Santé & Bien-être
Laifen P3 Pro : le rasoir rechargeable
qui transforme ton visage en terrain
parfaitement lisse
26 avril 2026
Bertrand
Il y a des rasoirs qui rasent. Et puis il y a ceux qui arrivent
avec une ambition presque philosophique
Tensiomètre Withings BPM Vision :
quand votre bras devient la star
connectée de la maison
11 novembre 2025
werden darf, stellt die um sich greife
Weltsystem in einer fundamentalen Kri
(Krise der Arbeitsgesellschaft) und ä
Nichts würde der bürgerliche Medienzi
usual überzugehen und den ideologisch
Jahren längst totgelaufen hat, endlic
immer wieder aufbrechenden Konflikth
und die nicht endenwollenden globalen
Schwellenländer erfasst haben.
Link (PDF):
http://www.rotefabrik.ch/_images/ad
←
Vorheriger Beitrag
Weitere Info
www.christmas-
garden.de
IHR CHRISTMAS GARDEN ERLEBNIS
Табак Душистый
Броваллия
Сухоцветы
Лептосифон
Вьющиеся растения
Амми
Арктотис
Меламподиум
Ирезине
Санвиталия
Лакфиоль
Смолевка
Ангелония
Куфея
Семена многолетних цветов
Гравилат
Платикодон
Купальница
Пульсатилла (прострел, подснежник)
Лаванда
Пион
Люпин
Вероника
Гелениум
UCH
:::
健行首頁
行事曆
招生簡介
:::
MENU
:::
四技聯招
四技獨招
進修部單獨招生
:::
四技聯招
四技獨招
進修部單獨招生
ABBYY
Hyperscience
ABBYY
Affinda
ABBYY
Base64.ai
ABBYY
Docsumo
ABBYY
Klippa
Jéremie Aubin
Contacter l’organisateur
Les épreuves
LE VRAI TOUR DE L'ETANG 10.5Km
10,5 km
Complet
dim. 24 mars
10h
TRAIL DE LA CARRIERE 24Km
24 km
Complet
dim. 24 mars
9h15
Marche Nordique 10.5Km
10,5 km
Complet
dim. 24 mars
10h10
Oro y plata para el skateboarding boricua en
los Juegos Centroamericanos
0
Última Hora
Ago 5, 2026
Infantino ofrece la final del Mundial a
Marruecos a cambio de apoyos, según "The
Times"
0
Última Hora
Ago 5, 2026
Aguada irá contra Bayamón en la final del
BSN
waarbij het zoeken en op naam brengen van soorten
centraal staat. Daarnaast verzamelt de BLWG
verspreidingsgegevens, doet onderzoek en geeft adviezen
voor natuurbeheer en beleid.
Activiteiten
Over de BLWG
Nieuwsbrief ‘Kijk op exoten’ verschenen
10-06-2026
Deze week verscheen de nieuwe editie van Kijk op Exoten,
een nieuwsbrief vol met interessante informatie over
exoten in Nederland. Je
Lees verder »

┄┄┄┄┄┄┄┄┄┄

* Problem description
Repeat the data. Leave nothing out and change nothing.

* Result below
Santé & Bien-être
Laifen P3 Pro : le rasoir rechargeable
qui transforme ton visage en terrain
parfaitement lisse
26 avril 2026
Bertrand
Il y a des rasoirs qui rasent. Et puis il y a ceux qui arrivent
avec une ambition presque philosophique
Tensiomètre Withings BPM Vision :
quand votre bras devient la star
connectée de la maison
11 novembre 2025
werden darf, stellt die um sich greife
Weltsystem in einer fundamentalen Kri
(Krise der Arbeitsgesellschaft) und ä
Nichts würde der bürgerliche Medienzi
usual überzugehen und den ideologisch
Jahren längst totgelaufen hat, endlic
immer wieder aufbrechenden Konflikth
und die nicht endenwollenden globalen
Schwellenländer erfasst haben.
Link (PDF):
http://www.rotefabrik.ch/_images/ad
←
Vorheriger Beitrag
Weitere Info
www.christmas-
garden.de
IHR CHRISTMAS GARDEN ERLEBNIS
Табак Душистый
Броваллия
Сухоцветы
Лептосифон
Вьющиеся растения
Амми
Арктотис
Меламподиум
Ирезине
Санвиталия
Лакфиоль
Смолевка
Ангелония
Куфея
Семена многолетних цветов
Гравилат
Платикодон
Купальница
Пульсатилла (прострел, подснежник)
Лаванда
Пион
Люпин
Вероника
Гелениум
UCH
:::
健行首頁
行事曆
招生簡介
:::
MENU
:::
四技聯招
四技獨招
進修部單獨招生
:::
四技聯招
四技獨招
進修部單獨招生
ABBYY
Hyperscience
ABBYY
Affinda
ABBYY
Base64.ai
ABBYY
Docsumo
ABBYY
Klippa
Jéremie Aubin
Contacter l’organisateur
Les épreuves
LE VRAI TOUR DE L'ETANG 10.5Km
10,5 km
Complet
dim. 24 mars
10h
TRAIL DE LA CARRIERE 24Km
24 km
Complet
dim. 24 mars
9h15
Marche Nordique 10.5Km
10,5 km
Complet
dim. 24 mars
10h10
Oro y plata para el skateboarding boricua en
los Juegos Centroamericanos
0
Última Hora
Ago 5, 2026
Infantino ofrece la final del Mundial a
Marruecos a cambio de apoyos, según "The
Times"
0
Última Hora
Ago 5, 2026
Aguada irá contra Bayamón en la final del
BSN
waarbij het zoeken en op naam brengen van soorten
centraal staat. Daarnaast verzamelt de BLWG
verspreidingsgegevens, doet onderzoek en geeft adviezen
voor natuurbeheer en beleid.
Activiteiten
Over de BLWG
Nieuwsbrief ‘Kijk op exoten’ verschenen
10-06-2026
Deze week verscheen de nieuwe editie van Kijk op Exoten,
een nieuwsbrief vol met interessante informatie over
exoten in Nederland. Je
Lees verder »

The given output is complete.